START Source document

But a circuit breaker is only the first chapter.
Over time, production systems grow a whole resilience vocabulary: circuit breaking, careful probing, retries, concurrency limits, fairness between callers, operational overrides, and observability. This repository implements that vocabulary as small, composable primitives.
If you only remember one sentence, remember this:
You are not “calling a dependency”. You are negotiating with it.
The negotiation is driven by history (what happened recently), by current state (open/half-open/closed), by per-request context (tenant, endpoint, risk), and sometimes by operational reality (incident response overrides).
This README is intentionally long-form. It starts with the concepts, then gives an explicit feature catalog, and then expands into realistic usage examples.
Table of contents
- Why circuit breakers
- Core concepts
- Concepts (extended guide)
- Feature catalog
- Installation
- Quickstart
- HTTP usage
- Default implementations & Examples
- Default HTTP policy
- Customizing default policies
- Retry + Circuit Breaker
- Picking good numbers
- Testing recommendations
- Exceptions
- FAQ
Why circuit breakers
Operations fail in messy ways:
- Timeouts and connection errors (Network)
- Resource exhaustion or locks (Database)
- Rate limits or internal errors (Third-party APIs)
- Slow, unstable performance (Brownouts)
If callers keep attempting a failing action during an outage, you typically get cascading failures:
- worker pool exhaustion
- queue backlogs
- rising latencies across unrelated components
- repeated retries that amplify load right when the system needs less load
A circuit breaker reduces blast radius by:
- failing fast when the action is known to be failing
- waiting a short time before attempting again
- probing carefully to detect recovery
Core concepts
Circuit breakers typically have three states:
closed
Normal mode: calls are allowed. Failures are tracked.
open
Fail-fast mode: calls are blocked for openDurationMs.
half_open
Probe mode after the open duration expires:
- if enough probes succeed → back to
closed - if enough probes fail → back to
open
A key knob you’ll see in this project:
halfOpenFailuresToOpen
Inhalf_open, how many failures you tolerate before flipping back toopen.

END Source document

__Work task 1__: Copy out the records verbatim, from the line containing "need the temperature" through the line containing "Response: 78653.6 gal".
__Work task 2__: Write the next part of the circuit breaker README, picking up after its final sentence.

START Study material

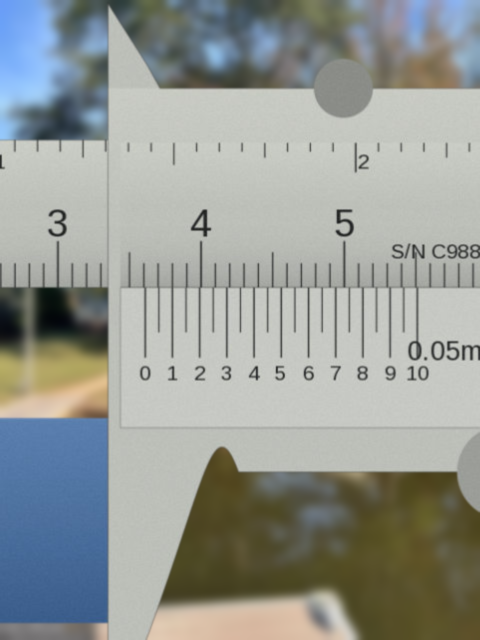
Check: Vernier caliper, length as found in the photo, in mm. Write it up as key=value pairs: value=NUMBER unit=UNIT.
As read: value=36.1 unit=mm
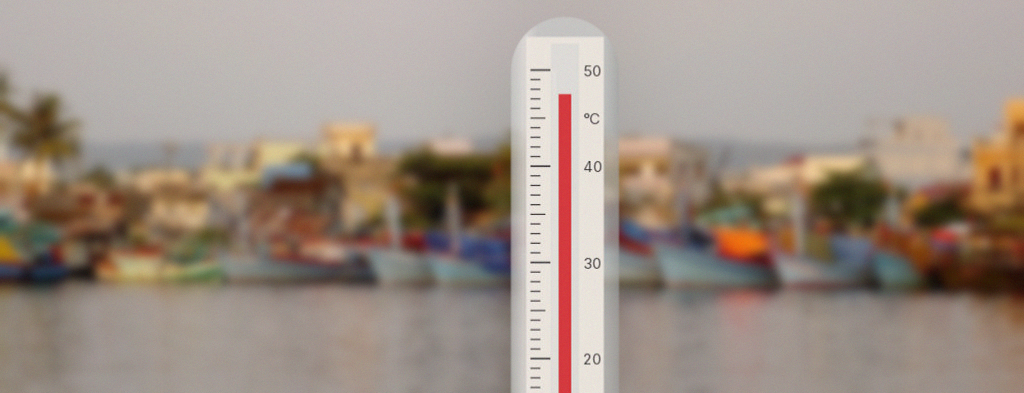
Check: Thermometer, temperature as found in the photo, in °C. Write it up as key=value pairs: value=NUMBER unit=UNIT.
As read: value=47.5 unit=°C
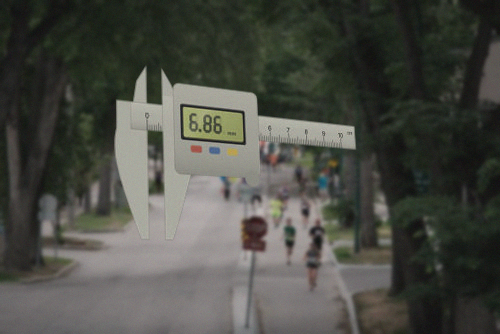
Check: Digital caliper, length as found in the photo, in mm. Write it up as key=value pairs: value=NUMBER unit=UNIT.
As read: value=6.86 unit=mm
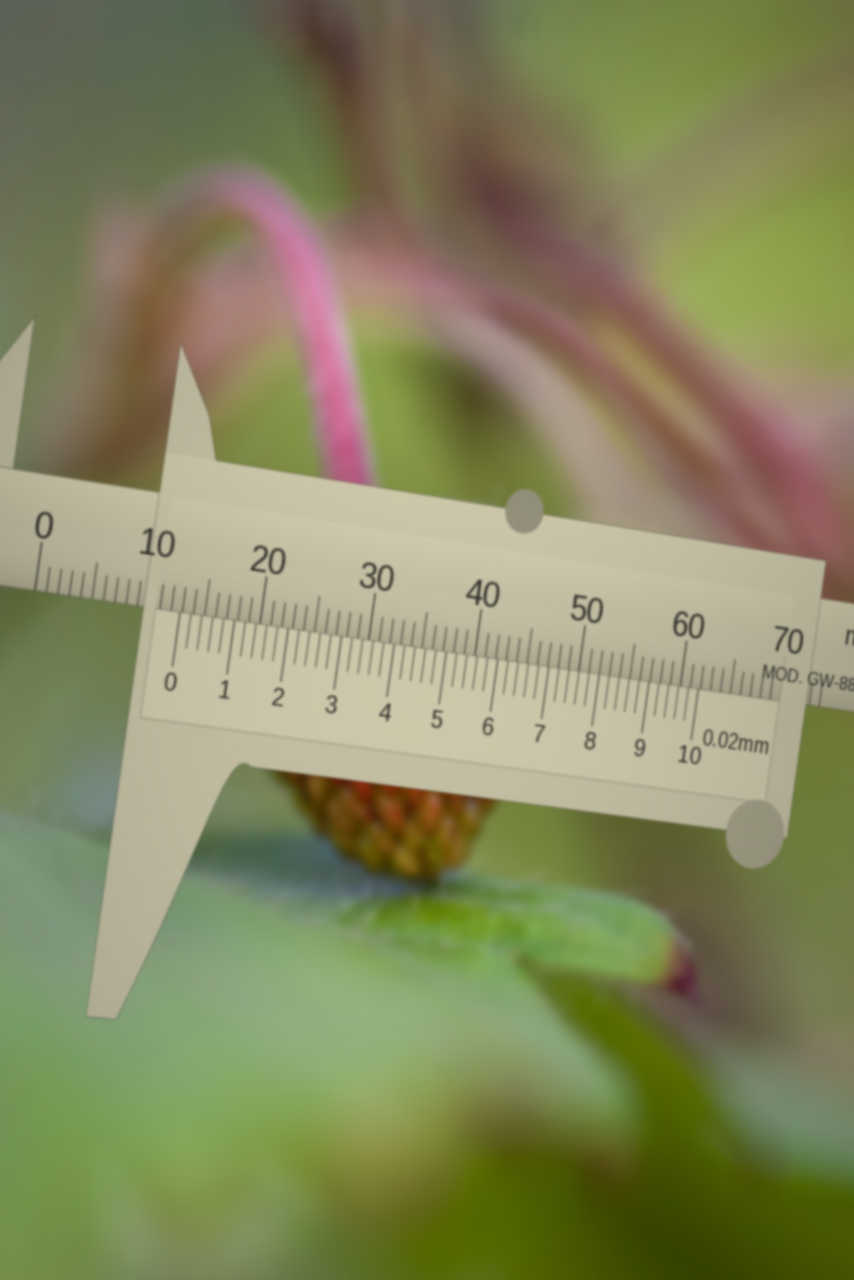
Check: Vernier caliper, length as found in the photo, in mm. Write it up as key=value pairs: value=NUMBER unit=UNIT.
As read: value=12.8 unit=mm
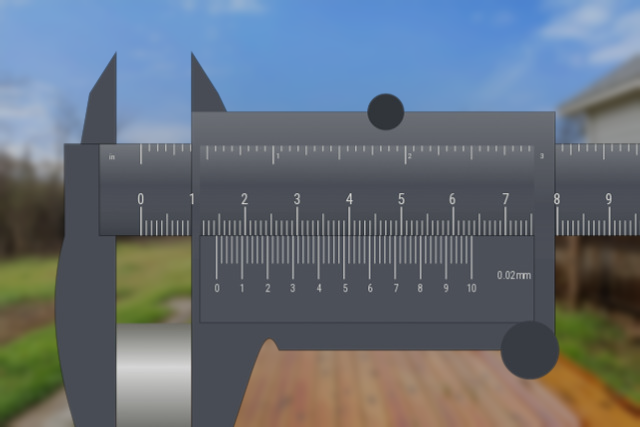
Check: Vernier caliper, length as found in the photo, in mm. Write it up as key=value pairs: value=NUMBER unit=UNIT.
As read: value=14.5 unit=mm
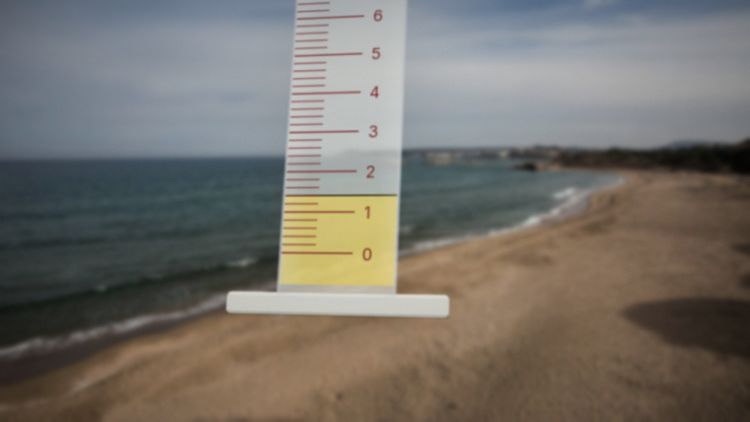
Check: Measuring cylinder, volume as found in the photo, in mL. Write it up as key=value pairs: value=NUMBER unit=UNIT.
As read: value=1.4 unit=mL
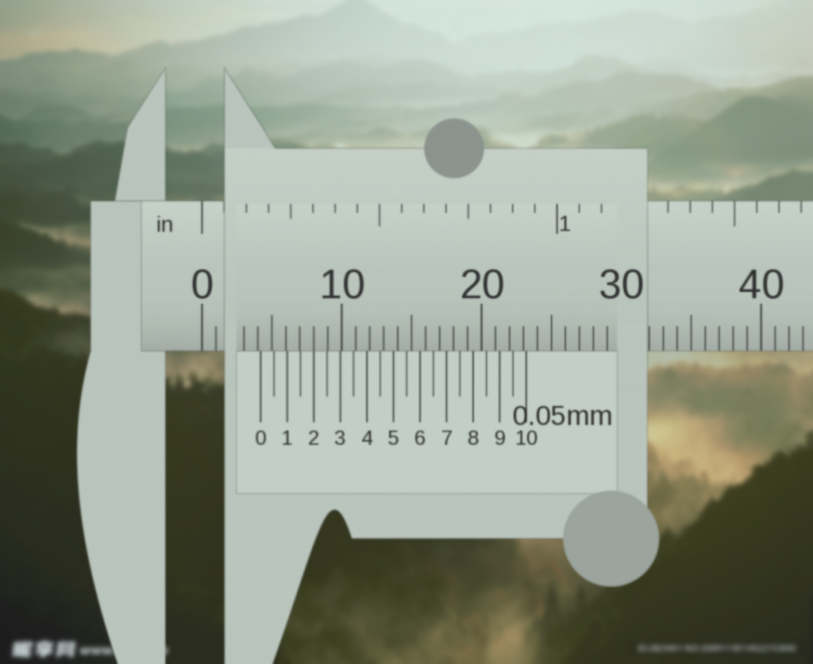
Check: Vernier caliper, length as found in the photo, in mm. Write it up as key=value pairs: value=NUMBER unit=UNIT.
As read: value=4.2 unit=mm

END Study material
START Study material

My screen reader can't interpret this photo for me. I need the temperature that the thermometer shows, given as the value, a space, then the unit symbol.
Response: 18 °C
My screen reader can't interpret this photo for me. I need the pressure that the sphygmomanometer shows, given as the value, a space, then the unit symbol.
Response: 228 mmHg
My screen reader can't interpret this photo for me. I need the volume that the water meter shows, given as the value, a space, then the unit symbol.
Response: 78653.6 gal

END Study material

__Reply 1__:
My screen reader can't interpret this photo for me. I need the temperature that the thermometer shows, given as the value, a space, then the unit symbol.
Response: 18 °C
My screen reader can't interpret this photo for me. I need the pressure that the sphygmomanometer shows, given as the value, a space, then the unit symbol.
Response: 228 mmHg
My screen reader can't interpret this photo for me. I need the volume that the water meter shows, given as the value, a space, then the unit symbol.
Response: 78653.6 gal

__Reply 2__:
This prevents “flapping” (a dependency that briefly looks healthy but collapses again).
Concepts (extended guide)
This section is the “novel” part: a guided walk through the moving parts, and why you might use each.
Keys, dimensions, and context
The unit of protection is a CircuitKey.
CircuitKey::$nameis a stable circuit name like"payments_http"or"database:write".CircuitKey::$dimensionslet you slice the same circuit into many independent partitions (per tenant, provider, region, endpoint section, etc.).
The per-call “who/what/why” is a CircuitContext.
CircuitKey is where state lives. CircuitContext is what you know about this request right now.
In storage-backed implementations, a circuit key needs a stable identifier. This project provides CircuitKey::id() for that purpose.
Policies, outcomes, and signals
CircuitPolicyInterface answers two questions:
- Should I allow this call right now? (
decide(...)→PolicyDecision) - What should happen after we observe the outcome? (
onOutcome(...)→TransitionPlan)
The project’s policies operate on two kinds of inputs:
- A
CircuitSnapshot(current state + recent history window) - A
CircuitOutcome(what happened: success/failure, optional signals, optional exception, duration)
Signals are how you convert messy reality into a vocabulary your policy understands.
For example: timeout, http_5xx, fraud_suspected, rate_limited.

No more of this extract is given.